YOUR INSTRUCTIONS ▸
Wherever "interviewed" appears in the records below, copy the line that holds it.

*** Opening TASK INPUT ***

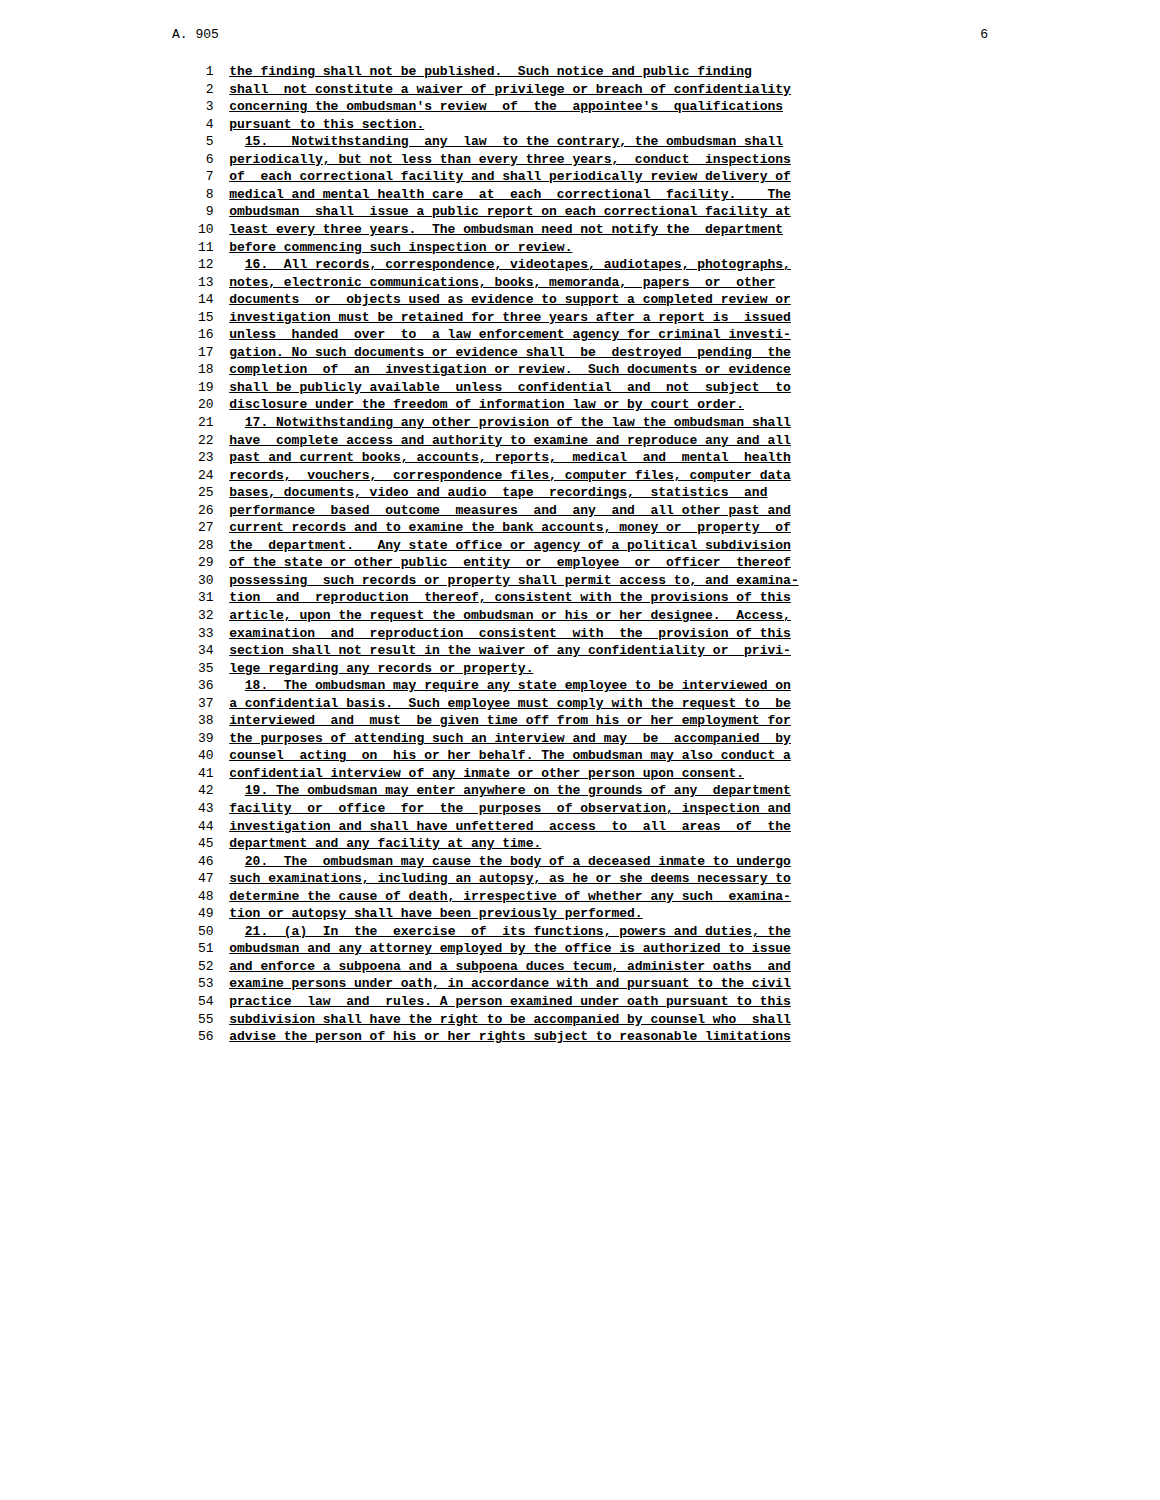A. 905 6
the finding shall not be published. Such notice and public finding
shall not constitute a waiver of privilege or breach of confidentiality
concerning the ombudsman's review of the appointee's qualifications
pursuant to this section.
15. Notwithstanding any law to the contrary, the ombudsman shall
periodically, but not less than every three years, conduct inspections
of each correctional facility and shall periodically review delivery of
medical and mental health care at each correctional facility. The
ombudsman shall issue a public report on each correctional facility at
least every three years. The ombudsman need not notify the department
before commencing such inspection or review.
16. All records, correspondence, videotapes, audiotapes, photographs,
notes, electronic communications, books, memoranda, papers or other
documents or objects used as evidence to support a completed review or
investigation must be retained for three years after a report is issued
unless handed over to a law enforcement agency for criminal investi-
gation. No such documents or evidence shall be destroyed pending the
completion of an investigation or review. Such documents or evidence
shall be publicly available unless confidential and not subject to
disclosure under the freedom of information law or by court order.
17. Notwithstanding any other provision of the law the ombudsman shall
have complete access and authority to examine and reproduce any and all
past and current books, accounts, reports, medical and mental health
records, vouchers, correspondence files, computer files, computer data
bases, documents, video and audio tape recordings, statistics and
performance based outcome measures and any and all other past and
current records and to examine the bank accounts, money or property of
the department. Any state office or agency of a political subdivision
of the state or other public entity or employee or officer thereof
possessing such records or property shall permit access to, and examina-
tion and reproduction thereof, consistent with the provisions of this
article, upon the request the ombudsman or his or her designee. Access,
examination and reproduction consistent with the provision of this
section shall not result in the waiver of any confidentiality or privi-
lege regarding any records or property.
18. The ombudsman may require any state employee to be interviewed on
a confidential basis. Such employee must comply with the request to be
interviewed and must be given time off from his or her employment for
the purposes of attending such an interview and may be accompanied by
counsel acting on his or her behalf. The ombudsman may also conduct a
confidential interview of any inmate or other person upon consent.
19. The ombudsman may enter anywhere on the grounds of any department
facility or office for the purposes of observation, inspection and
investigation and shall have unfettered access to all areas of the
department and any facility at any time.
20. The ombudsman may cause the body of a deceased inmate to undergo
such examinations, including an autopsy, as he or she deems necessary to
determine the cause of death, irrespective of whether any such examina-
tion or autopsy shall have been previously performed.
21. (a) In the exercise of its functions, powers and duties, the
ombudsman and any attorney employed by the office is authorized to issue
and enforce a subpoena and a subpoena duces tecum, administer oaths and
examine persons under oath, in accordance with and pursuant to the civil
practice law and rules. A person examined under oath pursuant to this
subdivision shall have the right to be accompanied by counsel who shall
advise the person of his or her rights subject to reasonable limitations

*** Closing TASK INPUT ***

WRITTEN RESPONSE ▸
18. The ombudsman may require any state employee to be interviewed on
interviewed and must be given time off from his or her employment for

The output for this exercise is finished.